My Blog List

Saturday, March 1, 2014

ONE THOUSAND PORCHES by JULIE DEWEY

porches

This was a very unusual story. A story telling of a very old fashioned kind. Julia Dewey has taken the subject of tuberculosis  and entwined it in a story which made for very good reading Sounds improbable and I would not have believed it possible either but it is so.

Told from several viewpoints of characters who are interlinked to each other the stories set in the 1800s is at a time when the disease was considered incurable and entire communities were lost to it, leaving a survivor not just alone but destitute.

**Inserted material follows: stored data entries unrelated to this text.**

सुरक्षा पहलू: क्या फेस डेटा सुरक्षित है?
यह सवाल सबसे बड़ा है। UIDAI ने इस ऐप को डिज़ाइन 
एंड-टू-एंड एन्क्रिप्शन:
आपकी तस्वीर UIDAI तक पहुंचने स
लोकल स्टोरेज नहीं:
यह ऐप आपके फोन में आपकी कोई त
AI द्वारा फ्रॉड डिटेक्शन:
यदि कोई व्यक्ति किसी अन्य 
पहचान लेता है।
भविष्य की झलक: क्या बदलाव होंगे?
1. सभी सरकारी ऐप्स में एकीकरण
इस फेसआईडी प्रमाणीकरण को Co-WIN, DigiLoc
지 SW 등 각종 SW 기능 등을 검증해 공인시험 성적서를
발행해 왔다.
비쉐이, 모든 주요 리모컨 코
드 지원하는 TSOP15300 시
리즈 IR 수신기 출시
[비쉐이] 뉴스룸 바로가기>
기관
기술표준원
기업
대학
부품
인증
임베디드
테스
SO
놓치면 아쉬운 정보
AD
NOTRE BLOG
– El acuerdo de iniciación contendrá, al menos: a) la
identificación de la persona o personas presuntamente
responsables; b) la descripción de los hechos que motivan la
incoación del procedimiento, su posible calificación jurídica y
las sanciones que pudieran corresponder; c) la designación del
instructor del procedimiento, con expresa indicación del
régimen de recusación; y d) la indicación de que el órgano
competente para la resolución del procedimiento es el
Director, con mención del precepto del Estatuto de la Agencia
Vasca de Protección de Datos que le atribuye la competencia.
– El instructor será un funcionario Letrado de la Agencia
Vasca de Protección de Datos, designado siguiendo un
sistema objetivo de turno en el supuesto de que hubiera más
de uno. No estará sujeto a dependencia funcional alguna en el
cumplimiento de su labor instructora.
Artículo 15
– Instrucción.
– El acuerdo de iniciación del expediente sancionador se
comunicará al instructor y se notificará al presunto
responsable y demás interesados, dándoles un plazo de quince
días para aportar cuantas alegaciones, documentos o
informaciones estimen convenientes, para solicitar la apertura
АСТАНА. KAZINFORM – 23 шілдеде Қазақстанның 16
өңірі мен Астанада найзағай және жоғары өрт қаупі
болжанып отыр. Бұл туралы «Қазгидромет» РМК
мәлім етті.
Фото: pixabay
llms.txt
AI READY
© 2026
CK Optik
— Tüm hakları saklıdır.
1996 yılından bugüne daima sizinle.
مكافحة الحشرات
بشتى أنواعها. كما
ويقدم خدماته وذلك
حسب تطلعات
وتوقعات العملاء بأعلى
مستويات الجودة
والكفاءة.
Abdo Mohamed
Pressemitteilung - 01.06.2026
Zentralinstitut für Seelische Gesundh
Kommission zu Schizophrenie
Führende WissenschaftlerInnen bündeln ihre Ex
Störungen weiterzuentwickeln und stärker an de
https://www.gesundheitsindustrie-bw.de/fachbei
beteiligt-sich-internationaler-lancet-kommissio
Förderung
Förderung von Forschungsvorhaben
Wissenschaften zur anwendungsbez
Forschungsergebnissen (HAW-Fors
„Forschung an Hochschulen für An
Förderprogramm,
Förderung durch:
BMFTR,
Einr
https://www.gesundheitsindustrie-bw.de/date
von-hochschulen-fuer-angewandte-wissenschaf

The story commences with Christine. She has lost two children to the disease and when her third Collette comes down with it, she is determined that at whatever cost she is not going to lose this child. At the same time she is faced with her husband who is terrified of the contagion and just wants to protect his surviving children also at any cost. The division of the family and the final breakdown of the family unit is also a tragic result of the illness. Christine and Collette make a brilliant life for themselves in a sanitarium which sounds idyllic ( I really wished that places like this would exist today for people faced with such life threatening illnesses). Whilst there Christine realizes that much more needs to be done and that funds are always needed to achieve this. She sets out to achieve just this and is brilliant at it. 

The story continues with Collette and then to Amy, Daniel and Edward all characters linked to the story. Frankly and brutally told with no holds barred the story takes you not just into the illness but the implications that the illness had on people's lives at the time. It also marks the development of sanitariums and how the illness was treated and how new methods were improvised to keep it at bay.

An excellent read.

1 comment:

  1. Quite a different read, the subject alone perhaps a drawback for some people's taste yet from your review, worth a try.
    I just might add it to my list Dear!